Experimental Shorts by Women Artist Filmmakers From the 1970s: Q&A with Rosalind Schneider and Sara VanDerBeek, Parrish Art Museum, Watermill, 2022

In recognition of Women’s History Month, join us for a special screening of experimental films made by members of Women Artist Filmmakers, a network established in 1974 to discover, celebrate, and support women artists who make films. Members included Dorothy Beskind, Susan Brockman, Doris Chase, Silvianna Goldsmith, Maria Lassnig, Carolee Schneemann, Rosalind Schneider, Olga Spiegel, and Alida Walsh. In 1975, its members organized a film series as part of the exhibition Women Artists Here and Now at Ashawagh Hall in Springs, NY. The exhibition was co-organized by visual artists Joyce Kozloff and Joan Semmel and included numerous female artists who were and are active in the East End, including Semmel, Lynda Benglis, Hedda Sterne, and Miriam Schapiro, among others.

The program will be introduced by visual artist Sara VanDerBeek, a Springs resident and co-founder of Soft Network. A Q+A with VanDer Beek and Rosalind Schneider will take place after the screening, moderated by Senior Curator Corinne Erni.

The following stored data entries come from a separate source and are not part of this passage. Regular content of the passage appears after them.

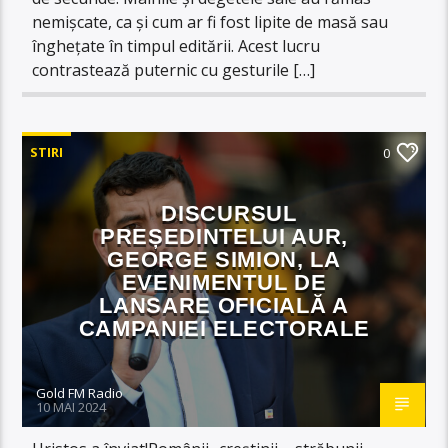
nemișcate, ca și cum ar fi fost lipite de masă sau
înghețate în timpul editării. Acest lucru
contrastează puternic cu gesturile […]
STIRI
0
DISCURSUL
PREȘEDINTELUI AUR,
GEORGE SIMION, LA
EVENIMENTUL DE
LANSARE OFICIALĂ A
CAMPANIEI ELECTORALE
Gold FM Radio
10 MAI 2024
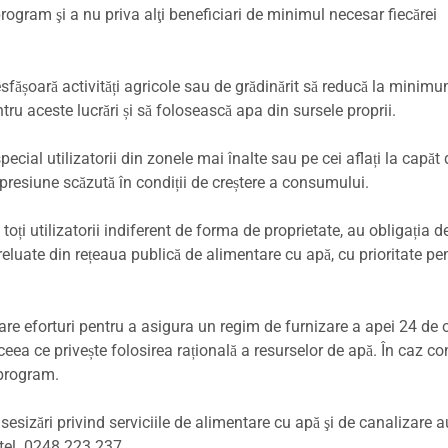
ogram şi a nu priva alţi beneficiari de minimul necesar fiecărei
sfășoară activități agricole sau de grădinărit să reducă la minim
tru aceste lucrări și să folosească apa din sursele proprii.
pecial utilizatorii din zonele mai înalte sau pe cei aflați la capăt 
presiune scăzută în condiții de creștere a consumului.
 toți utilizatorii indiferent de forma de proprietate, au obligația d
preluate din rețeaua publică de alimentare cu apă, cu prioritate pe
e eforturi pentru a asigura un regim de furnizare a apei 24 de o
n ceea ce privește folosirea rațională a resurselor de apă. În caz con
 program.
 sesizări privind serviciile de alimentare cu apă şi de canalizare a
 tel. 0248 223 237.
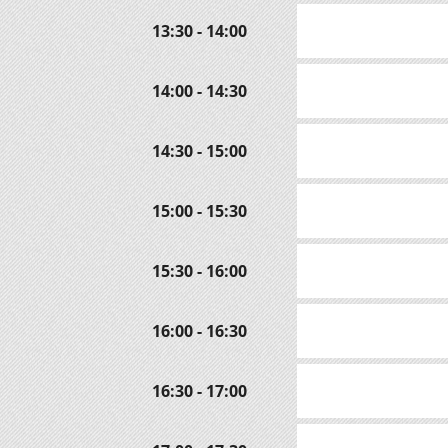
13:30 - 14:00
14:00 - 14:30
14:30 - 15:00
15:00 - 15:30
15:30 - 16:00
16:00 - 16:30
16:30 - 17:00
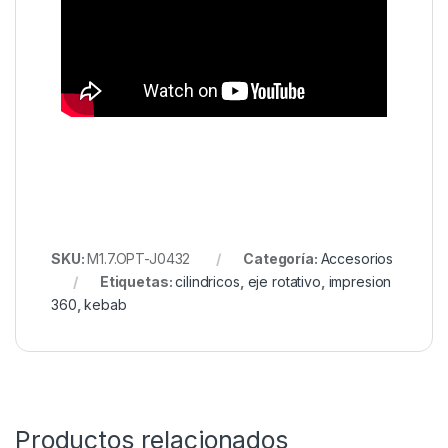
SKU:
M1.7.OPT-J0432
Categoría:
Accesorios
Etiquetas:
cilindricos
,
eje rotativo
,
impresion
360
,
kebab
Productos relacionados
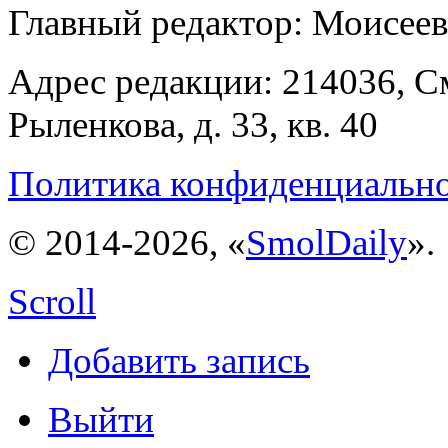
Главный редактор: Моисее
Адрес редакции: 214036, См
Рыленкова, д. 33, кв. 40
Политика конфиденциальн
© 2014-2026, «
SmolDaily
».
Scroll
Добавить запись
Выйти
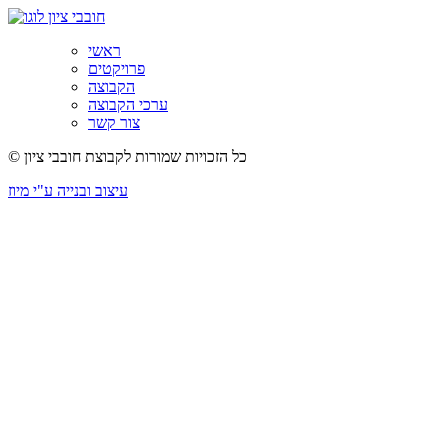
ראשי
פרויקטים
הקבוצה
ערכי הקבוצה
צור קשר
© כל הזכויות שמורות לקבוצת חובבי ציון
עיצוב ובנייה ע"י מיוז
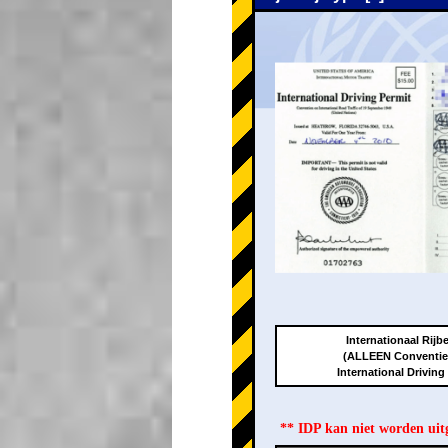
Internationaal Rijbe
(ALLEEN Conventie
International Driving
** IDP kan niet worden ui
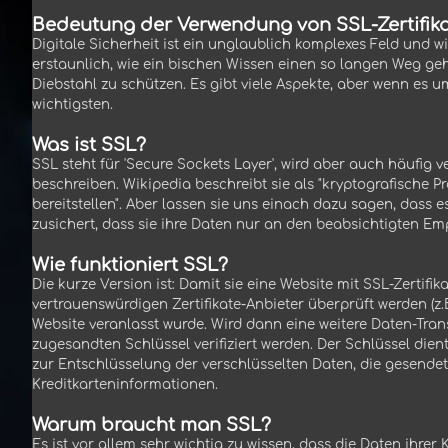
Bedeutung der Verwendung von SSL-Zertifik
Digitale Sicherheit ist ein unglaublich komplexes Feld und w
erstaunlich, wie ein bischen Wissen einen so langen Weg g
Diebstahl zu schützen. Es gibt viele Aspekte, aber wenn es u
wichtigsten.
Was ist SSL?
SSL steht für 'Secure Sockets Layer', wird aber auch häufig 
beschreiben. Wikipedia beschreibt sie als "kryptografische 
bereitstellen". Aber lassen sie uns einach dazu sagen, dass
zusichert, dass sie ihre Daten nur an den beabsichtigten 
Wie funktioniert SSL?
Die kurze Version ist: Damit sie eine Website mit SSL-Zertifi
vertrauenswürdigen Zertifikate-Anbieter überprüft werden (
Website veranlasst wurde. Wird dann eine weitere Daten-Tran
zugesandten Schlüssel verifiziert werden. Der Schlüssel di
zur Entschlüsselung der verschlüsselten Daten, die gesende
Kreditkarteninformationen.
Warum braucht man SSL?
Es ist vor allem sehr wichtig zu wissen, dass die Daten ihr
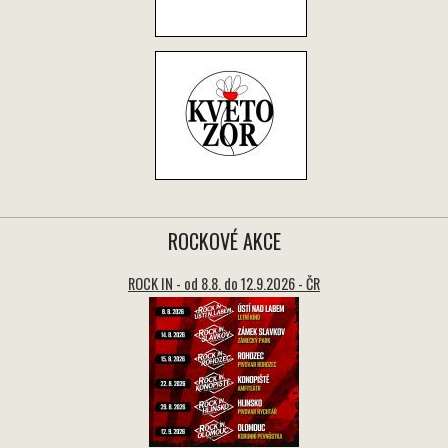
ROCKOVÉ AKCE
ROCK IN - od 8.8. do 12.9.2026 - ČR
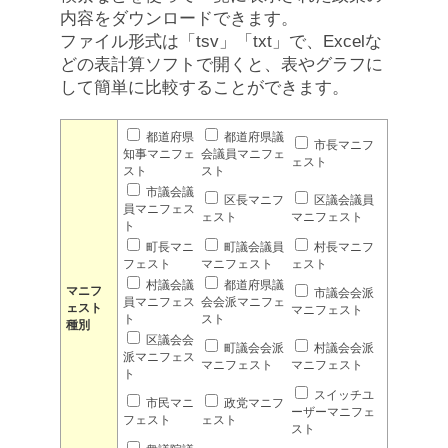
内容をダウンロードできます。
ファイル形式は「tsv」「txt」で、Excelな
どの表計算ソフトで開くと、表やグラフに
して簡単に比較することができます。
都道府県
都道府県議
市長マニフ
知事マニフェ
会議員マニフェ
ェスト
スト
スト
市議会議
区長マニフ
区議会議員
員マニフェス
ェスト
マニフェスト
ト
町長マニ
町議会議員
村長マニフ
フェスト
マニフェスト
ェスト
村議会議
都道府県議
マニフ
市議会会派
員マニフェス
会会派マニフェ
ェスト
マニフェスト
ト
スト
種別
区議会会
町議会会派
村議会会派
派マニフェス
マニフェスト
マニフェスト
ト
スイッチユ
市民マニ
政党マニフ
ーザーマニフェ
フェスト
ェスト
スト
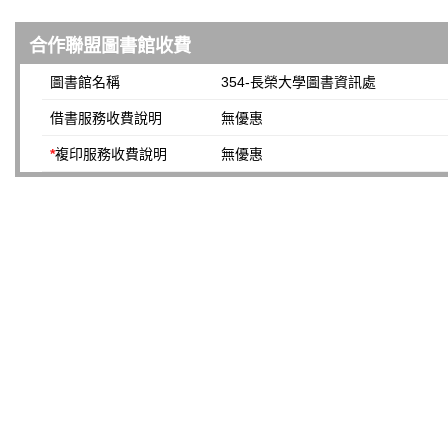
合作聯盟圖書館收費
圖書館名稱
354-長榮大學圖書資訊處
借書服務收費說明
無優惠
*
複印服務收費說明
無優惠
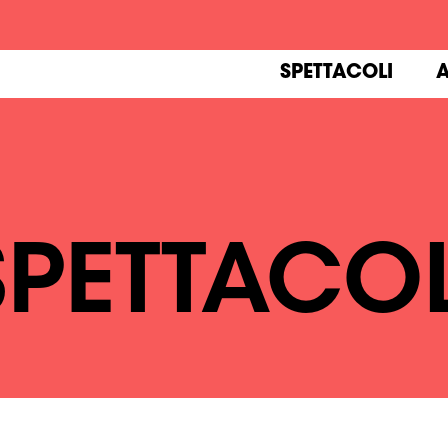
SPETTACOLI
A
SPETTACOL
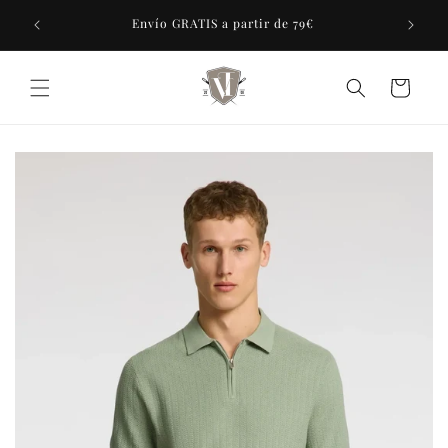
Ir
tras 7
directamente
Envío GRATIS a partir de 79€
al contenido
Carrito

Selfportrait (Maria Lassnig, Austria/USA, 1971, 5 min). Courtesy SixPackFilms, Vienna.
Plumb Line (Carolee Schneemann, USA, 1968-71, 14 min). Courtesy EAI, New York and the Carolee Schneemann Foundation.
Depot (Susan Brockman, USA, 1975, 10 min). Courtesy Susan Brockman estate.
Circles II (Doris Chase, USA, 1972, 14 min). Courtesy Filmmakers’ Cooperative.
Parallax (Rosalind Schneider, USA, 1973, 21 min). Courtesy the Artist.

About the screening

This selection of films was organized by Schneider and Martha Edelheit, one of the group’s original members, for a commemorative screening conducted at The Arts Center at Duck Creek in Springs in 2021. The event was the conclusion of Soft Network’s multi-venue programming entitled Interior Scroll or What I Did on My Vacation which explored feminist, inter-generational, and multi-disciplinary artistic interactions that have been integral to the ongoing development of the arts communities of the East End.